Find the word "buttons" in the listing below. Copy every line that has it.

━━━━

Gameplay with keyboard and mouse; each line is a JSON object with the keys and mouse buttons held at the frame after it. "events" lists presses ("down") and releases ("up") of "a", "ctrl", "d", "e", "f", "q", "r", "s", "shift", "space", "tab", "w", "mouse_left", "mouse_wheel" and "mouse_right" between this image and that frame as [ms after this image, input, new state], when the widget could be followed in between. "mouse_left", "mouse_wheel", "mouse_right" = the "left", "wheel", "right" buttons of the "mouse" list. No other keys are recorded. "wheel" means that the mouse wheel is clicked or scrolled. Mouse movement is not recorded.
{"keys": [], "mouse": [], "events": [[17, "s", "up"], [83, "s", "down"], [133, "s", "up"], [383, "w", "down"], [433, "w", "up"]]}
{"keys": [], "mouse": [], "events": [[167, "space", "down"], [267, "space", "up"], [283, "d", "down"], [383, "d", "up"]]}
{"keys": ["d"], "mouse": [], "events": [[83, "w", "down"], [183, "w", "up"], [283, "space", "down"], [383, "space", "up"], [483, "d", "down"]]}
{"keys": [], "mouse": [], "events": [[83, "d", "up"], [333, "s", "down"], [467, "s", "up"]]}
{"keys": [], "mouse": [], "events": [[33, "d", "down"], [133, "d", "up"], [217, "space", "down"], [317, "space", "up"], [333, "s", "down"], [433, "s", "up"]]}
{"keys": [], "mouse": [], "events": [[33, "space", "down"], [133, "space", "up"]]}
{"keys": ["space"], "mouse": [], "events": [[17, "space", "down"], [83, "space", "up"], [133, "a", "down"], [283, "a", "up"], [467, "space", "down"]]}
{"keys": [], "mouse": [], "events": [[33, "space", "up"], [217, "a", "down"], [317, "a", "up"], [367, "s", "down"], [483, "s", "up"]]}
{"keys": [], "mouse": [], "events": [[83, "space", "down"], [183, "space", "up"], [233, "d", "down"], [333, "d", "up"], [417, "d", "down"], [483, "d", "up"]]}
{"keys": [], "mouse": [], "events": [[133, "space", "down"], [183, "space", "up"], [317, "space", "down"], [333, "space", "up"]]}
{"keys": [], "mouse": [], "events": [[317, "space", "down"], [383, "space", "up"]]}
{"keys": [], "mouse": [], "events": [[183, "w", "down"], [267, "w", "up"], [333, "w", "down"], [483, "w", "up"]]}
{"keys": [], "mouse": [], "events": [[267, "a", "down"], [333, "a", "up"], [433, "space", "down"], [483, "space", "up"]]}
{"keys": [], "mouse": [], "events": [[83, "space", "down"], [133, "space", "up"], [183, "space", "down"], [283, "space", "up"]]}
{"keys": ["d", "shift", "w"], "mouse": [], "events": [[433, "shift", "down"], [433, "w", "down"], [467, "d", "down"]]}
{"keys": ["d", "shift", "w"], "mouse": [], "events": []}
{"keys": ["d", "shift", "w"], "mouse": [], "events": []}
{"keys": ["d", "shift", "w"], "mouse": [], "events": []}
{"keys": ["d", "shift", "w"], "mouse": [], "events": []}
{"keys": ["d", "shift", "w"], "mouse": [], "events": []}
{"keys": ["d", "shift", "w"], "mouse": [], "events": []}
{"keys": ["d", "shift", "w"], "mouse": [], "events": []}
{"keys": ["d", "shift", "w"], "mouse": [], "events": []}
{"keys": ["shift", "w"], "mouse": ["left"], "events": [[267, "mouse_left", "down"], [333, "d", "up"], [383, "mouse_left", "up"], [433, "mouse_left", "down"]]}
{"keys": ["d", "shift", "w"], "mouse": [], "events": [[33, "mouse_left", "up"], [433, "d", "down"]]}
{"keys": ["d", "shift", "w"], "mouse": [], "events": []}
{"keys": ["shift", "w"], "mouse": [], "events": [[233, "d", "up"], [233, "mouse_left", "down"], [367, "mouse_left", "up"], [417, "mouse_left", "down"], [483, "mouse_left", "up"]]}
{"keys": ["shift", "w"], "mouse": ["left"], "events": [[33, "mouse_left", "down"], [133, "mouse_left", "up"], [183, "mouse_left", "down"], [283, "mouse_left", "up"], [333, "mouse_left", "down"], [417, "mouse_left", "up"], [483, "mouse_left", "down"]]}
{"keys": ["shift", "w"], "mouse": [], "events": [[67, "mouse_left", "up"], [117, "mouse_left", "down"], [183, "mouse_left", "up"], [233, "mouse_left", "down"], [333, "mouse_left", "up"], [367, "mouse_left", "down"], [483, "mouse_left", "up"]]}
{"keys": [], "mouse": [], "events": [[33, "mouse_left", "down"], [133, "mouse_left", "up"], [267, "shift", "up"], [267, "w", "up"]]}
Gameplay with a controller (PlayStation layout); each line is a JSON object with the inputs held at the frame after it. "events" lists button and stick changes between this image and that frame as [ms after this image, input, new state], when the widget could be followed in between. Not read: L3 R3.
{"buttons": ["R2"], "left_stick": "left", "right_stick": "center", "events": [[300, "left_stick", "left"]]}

━━━━

_Response area_
Gameplay with keyboard and mouse; each line is a JSON object with the keys and mouse buttons held at the frame after it. "events" lists presses ("down") and releases ("up") of "a", "ctrl", "d", "e", "f", "q", "r", "s", "shift", "space", "tab", "w", "mouse_left", "mouse_wheel" and "mouse_right" between this image and that frame as [ms after this image, input, new state], when the widget could be followed in between. "mouse_left", "mouse_wheel", "mouse_right" = the "left", "wheel", "right" buttons of the "mouse" list. No other keys are recorded. "wheel" means that the mouse wheel is clicked or scrolled. Mouse movement is not recorded.
{"buttons": ["R2"], "left_stick": "left", "right_stick": "center", "events": [[300, "left_stick", "left"]]}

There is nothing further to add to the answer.